Our first hurdle was to get into the geothermal area containing the Lady Knox geyser, since we’d read online that pedestrians weren’t allowed to enter and we saw a huge sign saying the same. We thought that was a bit ridiculous and thankfully the person we spoke to at the visitor centre said it was fine, as long as we were VERY CAREFUL of the traffic while walking along the road. Well yes, we do know to avoid cars (of which there were very few) – we’d assumed it had more to do with the risk of falling into hidden ditches filled with boiling water!

Anyway, Lady Knox erupts every morning at 10.15am, which sounds impressive until you find out that one of the guides pours in organic soap powder and this sets it off. Exactly how this works is still a mystery, since their explanation was rather vague.
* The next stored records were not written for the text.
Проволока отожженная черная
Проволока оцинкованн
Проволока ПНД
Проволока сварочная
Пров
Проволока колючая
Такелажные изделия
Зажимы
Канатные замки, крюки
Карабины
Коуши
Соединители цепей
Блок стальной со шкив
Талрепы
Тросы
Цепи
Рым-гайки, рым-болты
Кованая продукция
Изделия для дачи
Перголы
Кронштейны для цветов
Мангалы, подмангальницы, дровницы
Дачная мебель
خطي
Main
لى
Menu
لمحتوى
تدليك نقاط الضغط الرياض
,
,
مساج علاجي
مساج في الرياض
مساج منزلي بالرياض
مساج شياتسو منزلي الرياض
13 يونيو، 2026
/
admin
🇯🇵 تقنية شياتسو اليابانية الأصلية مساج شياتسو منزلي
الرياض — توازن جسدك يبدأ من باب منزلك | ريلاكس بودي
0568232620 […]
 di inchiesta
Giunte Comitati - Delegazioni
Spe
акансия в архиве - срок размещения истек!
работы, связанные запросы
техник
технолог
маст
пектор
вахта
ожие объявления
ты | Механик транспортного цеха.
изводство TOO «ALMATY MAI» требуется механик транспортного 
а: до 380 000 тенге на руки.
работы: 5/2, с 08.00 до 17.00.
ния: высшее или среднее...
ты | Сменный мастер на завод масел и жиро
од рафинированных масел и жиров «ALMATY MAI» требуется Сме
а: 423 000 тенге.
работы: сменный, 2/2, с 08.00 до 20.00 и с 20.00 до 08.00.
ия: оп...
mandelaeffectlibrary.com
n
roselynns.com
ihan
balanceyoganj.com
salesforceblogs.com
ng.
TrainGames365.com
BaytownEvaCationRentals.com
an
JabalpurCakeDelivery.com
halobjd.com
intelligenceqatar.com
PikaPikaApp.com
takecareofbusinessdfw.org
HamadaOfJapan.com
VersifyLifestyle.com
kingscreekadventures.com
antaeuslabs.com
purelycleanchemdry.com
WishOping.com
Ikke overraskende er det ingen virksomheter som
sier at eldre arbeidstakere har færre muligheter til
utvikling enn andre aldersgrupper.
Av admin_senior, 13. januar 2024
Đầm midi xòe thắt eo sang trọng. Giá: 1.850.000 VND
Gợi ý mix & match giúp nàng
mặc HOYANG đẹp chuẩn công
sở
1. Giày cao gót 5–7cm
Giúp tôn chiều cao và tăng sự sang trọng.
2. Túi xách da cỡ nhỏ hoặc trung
But I have to say that seeing the occasional soapy bubble floating out of the erupting geyser did add a bit of comedy to the proceedings.
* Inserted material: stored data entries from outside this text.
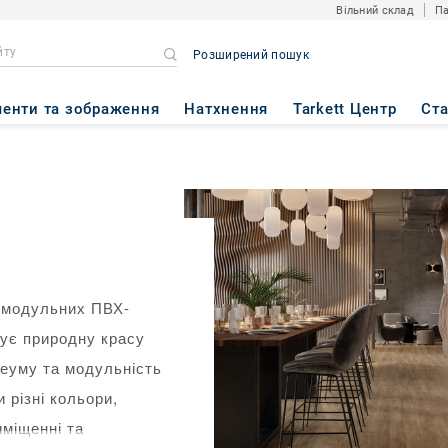
Вільний склад
Па
Розширений пошук
енти та зображення
Натхнення
Tarkett Центр
Ст
ія модульних ПВХ-
нує природну красу
леуму та модульність
 різні кольори,
иміщенні та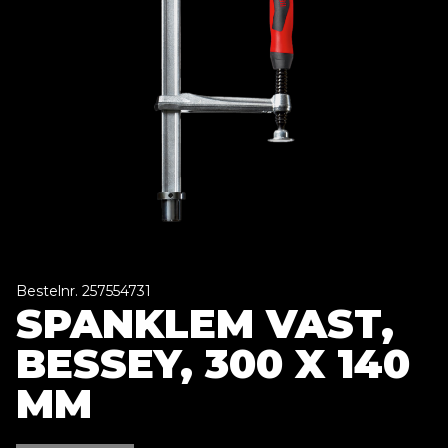
Bestelnr. 257554731
SPANKLEM VAST,
BESSEY, 300 X 140
MM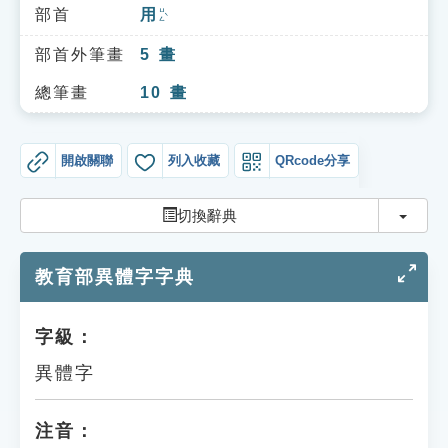
索引選單
部首
用
ㄩㄥˋ
知識索引
部首外筆畫
5
畫
單字索引
總筆畫
10
畫
生命大百科索引
開啟關聯
列入收藏
QRcode分享
遊戲專區
切換
切換辭典
教學應用
教育部異體字字典
貓頭鷹博士
字級：
異體字
注音：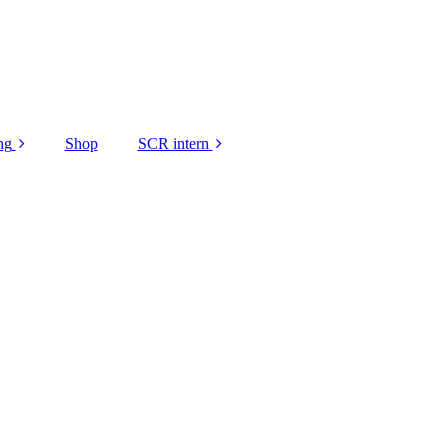
ng
Shop
SCR intern
gen DANKE
Platzbelegung
ei unsere
Jugendabteilung
nsoren
intern
Leitfaden zum
Spielbetrieb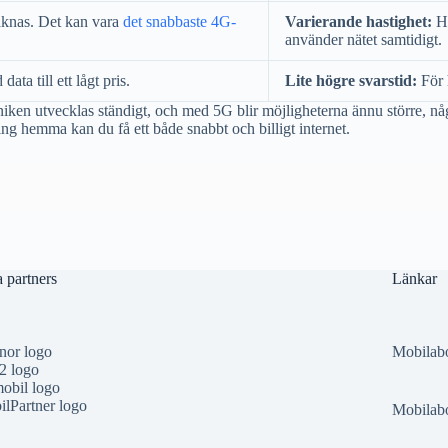
saknas. Det kan vara
det snabbaste 4G-
Varierande hastighet:
Ha
använder nätet samtidigt.
ta till ett lågt pris.
Lite högre svarstid:
För 
kniken utvecklas ständigt, och med 5G blir möjligheterna ännu större, 
g hemma kan du få ett både snabbt och billigt internet.
 partners
Länkar
nor logo
Mobilab
2 logo
obil logo
lPartner logo
Mobilabo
After this somewhat odd spectacle, we spent most of the rest of the day on the walking trails exploring the various geothermal features around Waiotapu. We saw a series of craters, some 15 m across and up to 20 m deep, formed after acidic steam rose from underground and eroded the ground until it caved in. At the bottom of one of the craters is a pool of boiling mud making a pretty ominous sound, which was recorded for use as Mordor sound effects in the Lord of the Rings films. In another crater, birds nest in holes in the walls, with the rising heat helping to incubate the eggs.
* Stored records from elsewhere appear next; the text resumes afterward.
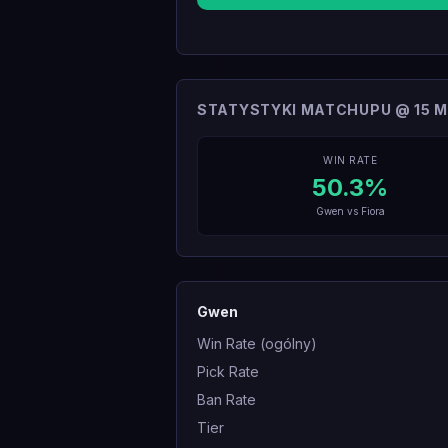
STATYSTYKI MATCHUPU @ 15 M
WIN RATE
50.3
%
Gwen
vs
Fiora
Gwen
Win Rate (ogólny)
Pick Rate
Ban Rate
Tier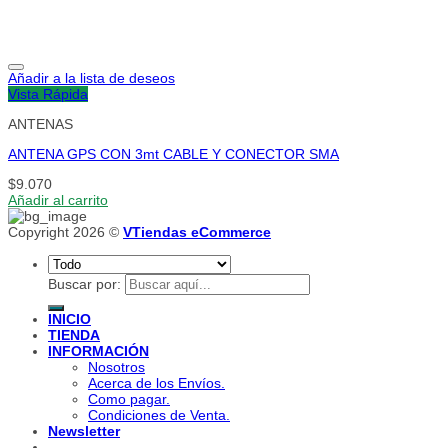
Añadir a la lista de deseos
Vista Rápida
ANTENAS
ANTENA GPS CON 3mt CABLE Y CONECTOR SMA
$
9.070
Añadir al carrito
Copyright 2026 ©
VTiendas eCommerce
Buscar por:
INICIO
TIENDA
INFORMACIÓN
Nosotros
Acerca de los Envíos.
Como pagar.
Condiciones de Venta.
Newsletter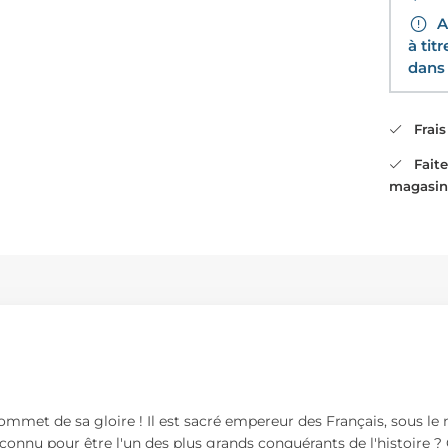
Av
à tit
dans 
Frais 
Faites
magasin
met de sa gloire ! Il est sacré empereur des Français, sous le 
nnu pour être l'un des plus grands conquérants de l'histoire ?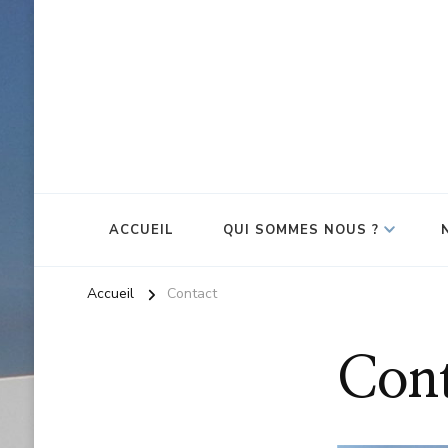
ACCUEIL
QUI SOMMES NOUS ?
Accueil
Contact
Cont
The whole area was hissing, bubbling and steaming, with hot waterfalls, unnatural-looking colours and strange deposits forming a landscape that looked unlike anywhere else we’ve ever been, and on a huge scale. It was quite an assault on the senses, but the indiginous population knew how to make the most of this environment, and used the heat for cooking and collected unrefined crude oil from the mud pools to burn in lanterns. We just did our best to stay on the paths and not get ourselves in hot water, which was tricky as I was trying to navigate using yesterday’s map of the luge tracks and couldn’t work out why nothing seemed to fit!

The star attraction is the Champagne Pool, the largest hot spring in NZ with a maximum depth of 62 m, which takes its name from the fizzing of carbon dioxide in the alkaline water. While it looked very appealing on a chilly day, the spring that feeds the pool is 230°C and the water contains such minerals as arsenic, thallium and mercury, so probably not brilliant for a dip…

Even more alarming was the lime-green colour of the Roto Karikitea, or Devil’s Bath, which had a pH of 2 – roughly the same as lemon juice. I know it looks like I’ve filtered this picture, but it really was this bright! Fun fact: the canteen in our University Hall used to serve a cake that was just this shade of green. Funnily enough, we all called it radioactive cake.

Our final stop before catching our return bus were the Waiotapu mud pools, which sat outside the Thermal Wonderland park and were free to visit. These were so mesmerising that we could barely tear ourselves away – it’s difficult to explain why, but they made such satisfying blip blopping sounds and we got really into predicting which mini mud-volcano would erupt next. I know it’s probably hard to believe from the gif below, but it was the best thing we saw all day!

Finally, after a busy and baffling day of geothermal wonderment, we hopped onto the bus to take us back into Rotorua. Then, early the next morning, we set off back to Auckland to complete our figure-eight of NZ and return to where it all began, nearly two months ago.